The firm being hired to conduct the $500,000 environmental impact report for the project will explore the Roth Road overpass and discuss it as a project alternative as a collaborative effort between UP, the state, and local agencies.

It doesn’t mean, however, that UP is agreeing to fund any cost of such an overpass.

And as far as the EIR process itself is concerned, UP doesn’t believe it has to conform with any of the California Environmental Quality Act requirements for the proposed expansion since it is a federally chartered railroad operation. The railroad has made it clear it is cooperating with San Joaquin County to conduct an EIR and applying for a use permit but it is doing so “with a reservation of rights.”

San Joaquin County is hiring the consultant to perform the EIR study while the railroad is paying for it. The intermodal terminal is on county land wedged between Manteca and Lathrop.

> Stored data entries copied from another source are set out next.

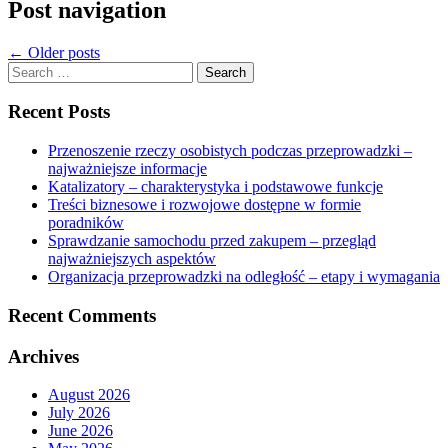
Post navigation
←
Older posts
Search
for:
Recent Posts
Przenoszenie rzeczy osobistych podczas przeprowadzki –
najważniejsze informacje
Katalizatory – charakterystyka i podstawowe funkcje
Treści biznesowe i rozwojowe dostępne w formie
poradników
Sprawdzanie samochodu przed zakupem – przegląd
najważniejszych aspektów
Organizacja przeprowadzki na odległość – etapy i wymagania
Recent Comments
Archives
August 2026
July 2026
June 2026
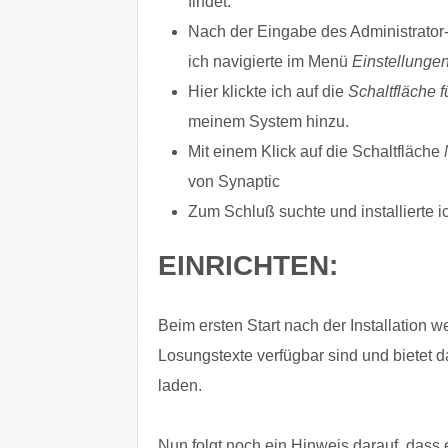
findet.
Nach der Eingabe des Administrator
ich navigierte im Menü
Einstellunge
Hier klickte ich auf die
Schaltfläche 
meinem System hinzu.
Mit einem Klick auf die Schaltfläche
von Synaptic
Zum Schluß suchte und installierte 
EINRICHTEN:
Beim ersten Start nach der Installation 
Losungstexte verfügbar sind und bietet d
laden.
Nun folgt noch ein Hinweis darauf, dass 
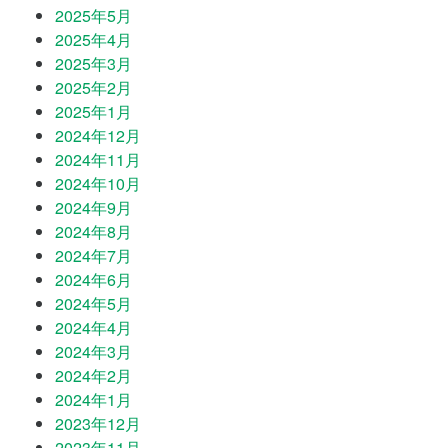
2025年5月
2025年4月
2025年3月
2025年2月
2025年1月
2024年12月
2024年11月
2024年10月
2024年9月
2024年8月
2024年7月
2024年6月
2024年5月
2024年4月
2024年3月
2024年2月
2024年1月
2023年12月
2023年11月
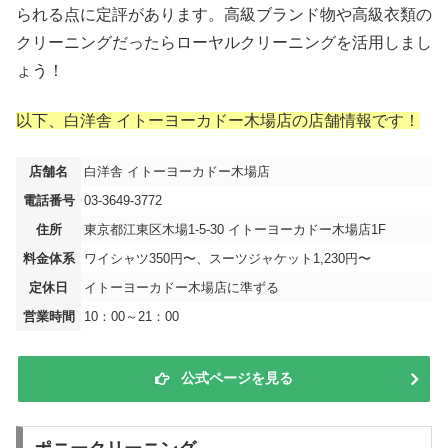
られる点に定評があります。高級ブランド物や高級衣類の
クリーニングだったらローヤルクリーニングを活用しまし
ょう！
以下、白洋舎 イトーヨーカドー木場店の店舗情報です！
店舗名
白洋舎 イトーヨーカドー木場店
電話番号
03-3649-3772
住所
東京都江東区木場1-5-30 イトーヨーカドー木場店1F
料金体系
ワイシャツ350円〜、スーツジャケット1,230円〜
定休日
イトーヨーカドー木場店に準ずる
営業時間
10：00～21：00
公式ページを見る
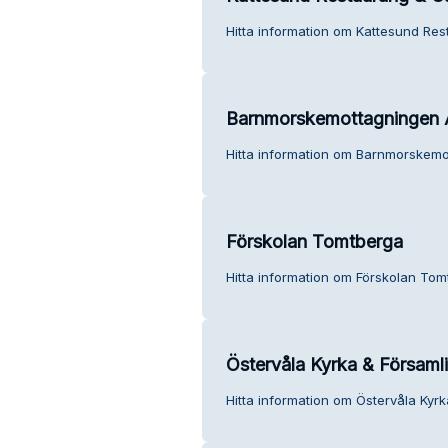
Hitta information om Kattesund Res
Barnmorskemottagningen 
Hitta information om Barnmorskemo
Förskolan Tomtberga
Hitta information om Förskolan Tom
Östervåla Kyrka & Försam
Hitta information om Östervåla Kyr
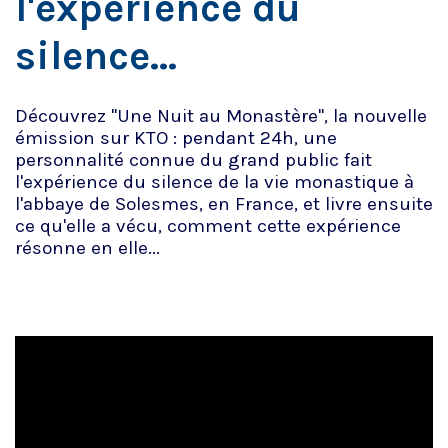
l'expérience du
silence...
Découvrez "Une Nuit au Monastère", la nouvelle
émission sur KTO : pendant 24h, une
personnalité connue du grand public fait
l'expérience du silence de la vie monastique à
l'abbaye de Solesmes, en France, et livre ensuite
ce qu'elle a vécu, comment cette expérience
résonne en elle...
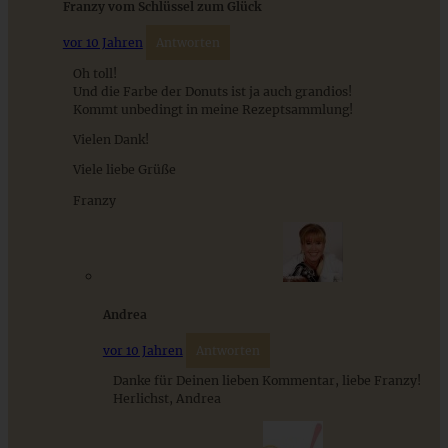
Franzy vom Schlüssel zum Glück
vor 10 Jahren
Antworten
Oh toll!
Kürbis Donuts mit Frischkäse-Füllung
Und die Farbe der Donuts ist ja auch grandios!
Kommt unbedingt in meine Rezeptsammlung!
Vielen Dank!
Viele liebe Grüße
ZUM BEITRAG
Franzy
Stracciatella-Quarkcreme mit Kirschgrütze - einfaches
Dessert im Glas
Andrea
ZUM BEITRAG
vor 10 Jahren
Antworten
Danke für Deinen lieben Kommentar, liebe Franzy!
Herlichst, Andrea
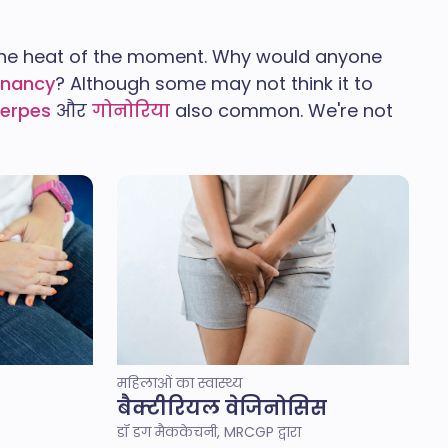
in the heat of the moment. Why would anyone
gnancy
? Although some may not think it to
erpes
और
गोनोरिया
also common. We're not
महिलाओं का स्वास्थ्य
बैक्टीरियल वेजिनोसिस
डॉ डग मैककेचनी, MRCGP द्वारा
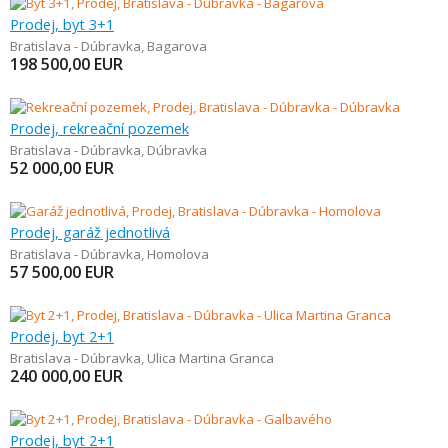
Prodej, byt 3+1
Bratislava - Dúbravka
,
Bagarova
198 500,00
EUR
Prodej, rekreační pozemek
Bratislava - Dúbravka
,
Dúbravka
52 000,00
EUR
Prodej, garáž jednotlivá
Bratislava - Dúbravka
,
Homolova
57 500,00
EUR
Prodej, byt 2+1
Bratislava - Dúbravka
,
Ulica Martina Granca
240 000,00
EUR
Prodej, byt 2+1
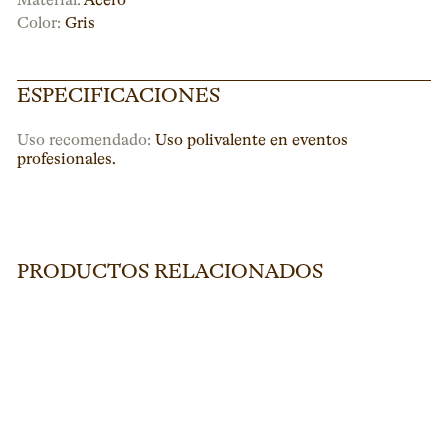
Material:
Acero
Color:
Gris
ESPECIFICACIONES
Uso recomendado:
Uso polivalente en eventos
profesionales.
PRODUCTOS RELACIONADOS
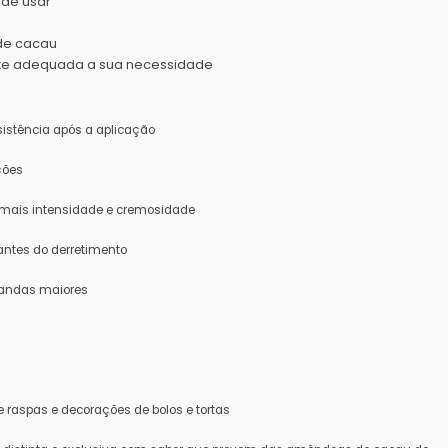
nde usar
de cacau
ate adequada a sua necessidade
sistência após a aplicação
ções
a mais intensidade e cremosidade
 antes do derretimento
andas maiores
e raspas e decorações de bolos e tortas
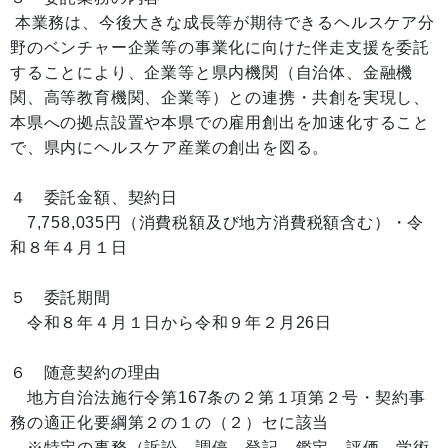
本業務は、今後大きな成長等が期待できるヘルスケア分
野のベンチャー企業等の事業化に向けた伴走支援を委託
することにより、企業等と県内機関（自治体、金融機
関、高等教育機関、企業等）との連携・共創を実現し、
本県への拠点設置や本県での雇用創出を加速化すること
で、県内にヘルスケア産業の創出を図る。
４ 委託金額、契約日
7,758,035円（消費税額及び地方消費税額含む）・令
和８年４月１日
５ 委託期間
令和８年４月１日から令和９年２月26日
６ 随意契約の理由
地方自治法施行令第167条の２第１項第２号・契約事
務の適正化要綱第２の１の（２）セに該当
※特定の事務（訴訟、調停、登記、鑑定、評価、学術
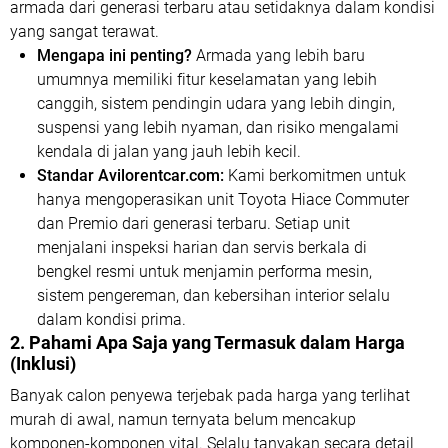
armada dari generasi terbaru atau setidaknya dalam kondisi
yang sangat terawat.
Mengapa ini penting?
Armada yang lebih baru
umumnya memiliki fitur keselamatan yang lebih
canggih, sistem pendingin udara yang lebih dingin,
suspensi yang lebih nyaman, dan risiko mengalami
kendala di jalan yang jauh lebih kecil.
Standar Avilorentcar.com:
Kami berkomitmen untuk
hanya mengoperasikan unit Toyota Hiace Commuter
dan Premio dari generasi terbaru. Setiap unit
menjalani inspeksi harian dan servis berkala di
bengkel resmi untuk menjamin performa mesin,
sistem pengereman, dan kebersihan interior selalu
dalam kondisi prima.
2. Pahami Apa Saja yang Termasuk dalam Harga
(Inklusi)
Banyak calon penyewa terjebak pada harga yang terlihat
murah di awal, namun ternyata belum mencakup
komponen-komponen vital. Selalu tanyakan secara detail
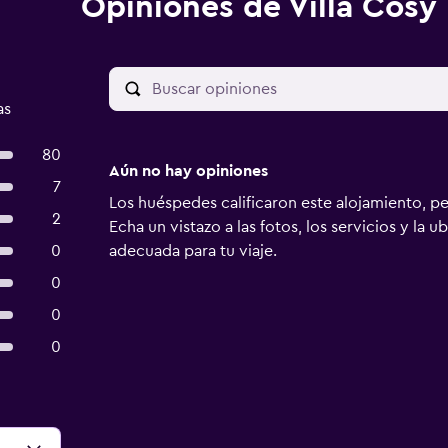
Opiniones de Villa Cosy
as
80
Aún no hay opiniones
7
Los huéspedes calificaron este alojamiento, p
2
Echa un vistazo a las fotos, los servicios y la u
0
adecuada para tu viaje.
0
0
0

The request for proposals for the EIR noted that the two-phased expansion of the facility west of the UP tracks that run west of Airport Way that is sandwiched between Roth Road and Lathrop Road will involve developing 142.5 acres to the south and east of the existing facility. The complete facility will cover 277 acres.

The average daily truck trips would go from 954 today to 2,186 at complete build-out. It would mean the average number of trucks per hour leaving or departing the intermodal facility would go from 39.75 every hour to 91. Weekend traffic is 5 to 10 percent of work day traffic.

Monday would be the heaviest day for truck movement at build-out with 2,585 trips compared to 1,056 today.

Currently the intermodal facility can “lift” - remove and place truck trailers on specially designed railroad flat cars - some 270,000 container a year. At build-out that number will reach 730,000 lifts.

To reduce congestion and to address air quality concerns, the project will replace nine manual gates with 10 automatic gates. That will allow for a quicker flow of trucks into the facility to reduce idling time.

The entrance would be moved farther back from Roth Road to accommodate more trucks. Additional turn lanes will also be constructed on Roth Road.

UP now has 67 workers at the site and ultimately will employ 137. An indirect access road to Lathrop Road will be made for employee traffic only. No cargo will leave - or access - the UP intermodal facility using Lathrop Road.

The number of storm retention ponds would go from four to seven to accommodate the run-off from paving over 184 additional acres with asphalt. Currently there are 86 acres of pavement for container parking and truck movements.

It also includes an internal road to cross the tracks to the proposed Center Point Business Park to allow goods to be moved between the two points without having to use public roads.

UP spokesmen point out that the facility expansion ultimately will reduce truck traffic on major freeways as one freight train moving trailer containers does the work of 280 long-distance trucks.

The expansion would take three years but it may take longer to reach capacity depending upon market conditions.